Leo and Paudie were listening intently. “She's a beautiful storyteller, so she is,” Leo whispered. Paudie looked as proud as if she were his own child instead of his brother's.

“For a year or more, the couple mourned their loss,” Tess was saying, “and it was often whispered of in the village pub. In time, though, they had another child, and another, and another until there were six altogether, and as the years passed, the couple thanked God the fairies left them well enough alone. The loss of their firstborn still weighed like a stone on their hearts, but most days they managed to forget, so that the dull ache seemed to have no source that they could tell of.

“Each of their children grew tall and strong, and one after another, it came time for them to go out into the wider world to seek their fortunes. The eldest boy promised to return and care for the family acre when the time came, but until then, the man and the woman were as they'd been at the beginning: just the two of them, and the quiet hope between them. In this way the years passed, their joints stiffened and their hair lost all color, until one morning the woman awoke to find her husband lying too still beside her.

“The children could not come home again to share in the loss. They'd lives of their own now, in Dublin and abroad.
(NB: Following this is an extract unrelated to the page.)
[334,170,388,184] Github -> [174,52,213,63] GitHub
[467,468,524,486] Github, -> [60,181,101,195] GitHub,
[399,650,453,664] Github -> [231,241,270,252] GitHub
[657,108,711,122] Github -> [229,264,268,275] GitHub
One day her eldest son would return to till his father's land as he'd promised, but in the meantime, his mother rose and toiled and cooked and ate and slept alone—as no one is ever meant to.”

This was an odd thing to say coming from a nun, and I looked at her closely. Tess was so wrapped up in her story that she never paused to consider what she'd said, how the truth she'd just told reflected on her own life.
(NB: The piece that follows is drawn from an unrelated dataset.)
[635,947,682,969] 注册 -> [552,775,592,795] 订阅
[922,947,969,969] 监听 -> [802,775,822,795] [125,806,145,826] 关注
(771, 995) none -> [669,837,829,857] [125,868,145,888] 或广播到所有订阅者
“It seemed to her that all the comfort had gone out of her snug little house,” she went on, “with her husband lyin' cold in the ground, and the widow began to pray that her eldest would return to her of his own choice, and live with her always.

“One day not long after, as afternoon settled into evening, the widow stood on the threshold and caught sight of a figure walking across the fields towards her cottage. Her heart leapt with joy, for who could it be but her eldest son come home to grant her wish at last?

“But as the figure drew closer, a sense of confusion settled upon her, for he did not carry himself in the way she knew, and his shirt caught the light as if the linen were woven through with silver. Now he was at the edge of her own land, holding up a hand to greet her, and yet this young man was not, could not be, her eldest son.

“At last the man reached the edge of the farmyard. He stopped at the gate and took off his hat. The stranger said, ‘Do you know me, Mother?'

“And the woman gazed up at him, her confusion giving way to fear. The sun was behind him, so that his face was cast in shadow, and his skin seemed to glow with the quiet radiance of the full moon. She began to understand.

“He spoke again, and his speech was unlike any she had heard before: ‘I am hungry from the journey, Mother, and I smell something simmering on the fire. What have you made for supper?'

“The widow could not bring herself to speak; it was all she could do to lift a hand and invite him inside. He bent his head so that he might enter the little cottage where he was born, and, leaving his boots at the door as his father used to do—though there wasn't a speck of mud upon them—he took a seat at the table laid for one.

“With trembling fingers, the woman ladled out the fragrant stew. She set the bowl before him on the table fashioned by the capable hands of his dead father, and once she'd sat down beside him, the young man bent his head and clasped his hands to utter a prayer, if prayer it was, for the words he used belonged to no human language.

“Then, with a grateful glance at her, he began to eat, and the way he did this too was fearsome and wonderful to her. Each spoonful delighted him, each bite of meat or potato brought another smile to his lips. There was a queerness to his every movement, too, as if the fairies had taught him a different set of manners. Even so, the widow once caught a glimpse of her husband inside the face of her strange guest, and such a terrible thrill it gave her.